- WHAT THE TASK REQUIRES
Skip the images and repeat every entry word for word.

^^^^

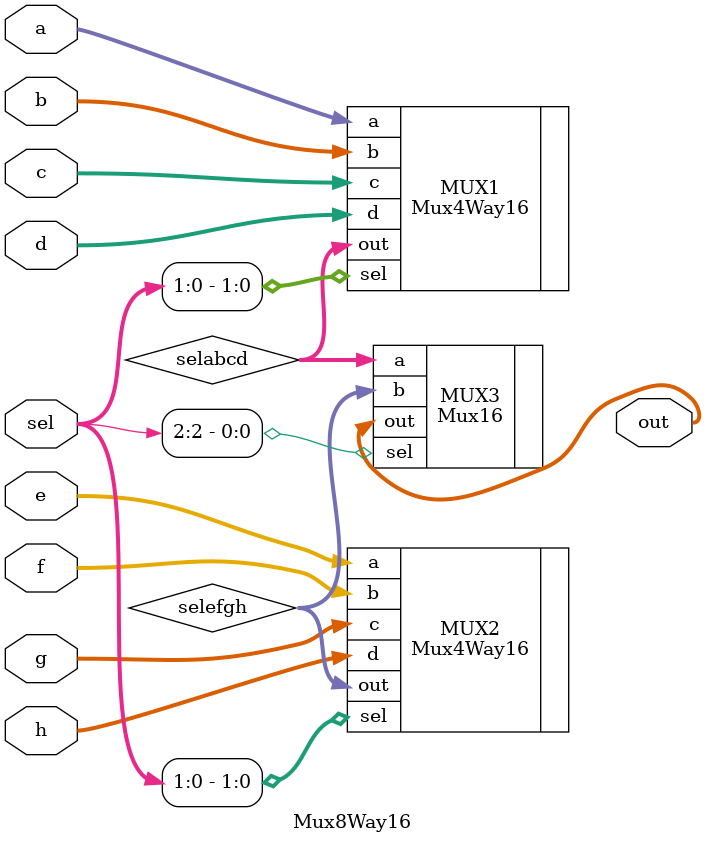
<source format=v>
/**
 * 16-bit multiplexor: 
 * for i = 0..15 out[i] = a[i] if sel == 0 
 *                        b[i] if sel == 1
 */

`default_nettype none
module Mux8Way16(
	input [15:0] a,
	input [15:0] b,
	input [15:0] c,
	input [15:0] d,
	input [15:0] e,
	input [15:0] f,
	input [15:0] g,
	input [15:0] h,
  input [2:0] sel,
	output [15:0] out
);

  wire [15:0] selabcd;
  Mux4Way16 MUX1(.a(a), .b(b), .c(c), .d(d), .sel(sel[1:0]), .out(selabcd));

  wire [15:0] selefgh;
  Mux4Way16 MUX2(.a(e), .b(f), .c(g), .d(h), .sel(sel[1:0]), .out(selefgh));

  Mux16 MUX3(.a(selabcd), .b(selefgh), .sel(sel[2]), .out(out));

endmodule

</source>
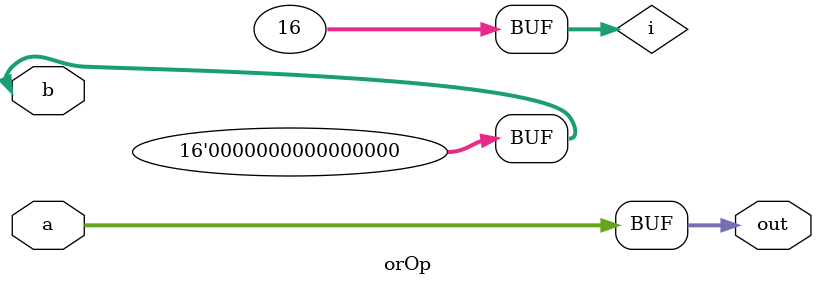
<source format=v>
module orOp(
	input [15:0] a, b, 
	output reg [15:0] out
);

integer i;

assign b = {8{1'b0}};

always@(*) begin
    for (i = 0; i < 16; i = i + 1)
        out[i] = a[i] | b[i];
end

endmodule

</source>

^^^^

- EXERCISE SOLUTION
<source format=v>
/**
 * 16-bit multiplexor: 
 * for i = 0..15 out[i] = a[i] if sel == 0 
 *                        b[i] if sel == 1
 */

`default_nettype none
module Mux8Way16(
	input [15:0] a,
	input [15:0] b,
	input [15:0] c,
	input [15:0] d,
	input [15:0] e,
	input [15:0] f,
	input [15:0] g,
	input [15:0] h,
  input [2:0] sel,
	output [15:0] out
);

  wire [15:0] selabcd;
  Mux4Way16 MUX1(.a(a), .b(b), .c(c), .d(d), .sel(sel[1:0]), .out(selabcd));

  wire [15:0] selefgh;
  Mux4Way16 MUX2(.a(e), .b(f), .c(g), .d(h), .sel(sel[1:0]), .out(selefgh));

  Mux16 MUX3(.a(selabcd), .b(selefgh), .sel(sel[2]), .out(out));

endmodule

</source>
<source format=v>
module orOp(
	input [15:0] a, b, 
	output reg [15:0] out
);

integer i;

assign b = {8{1'b0}};

always@(*) begin
    for (i = 0; i < 16; i = i + 1)
        out[i] = a[i] | b[i];
end

endmodule

</source>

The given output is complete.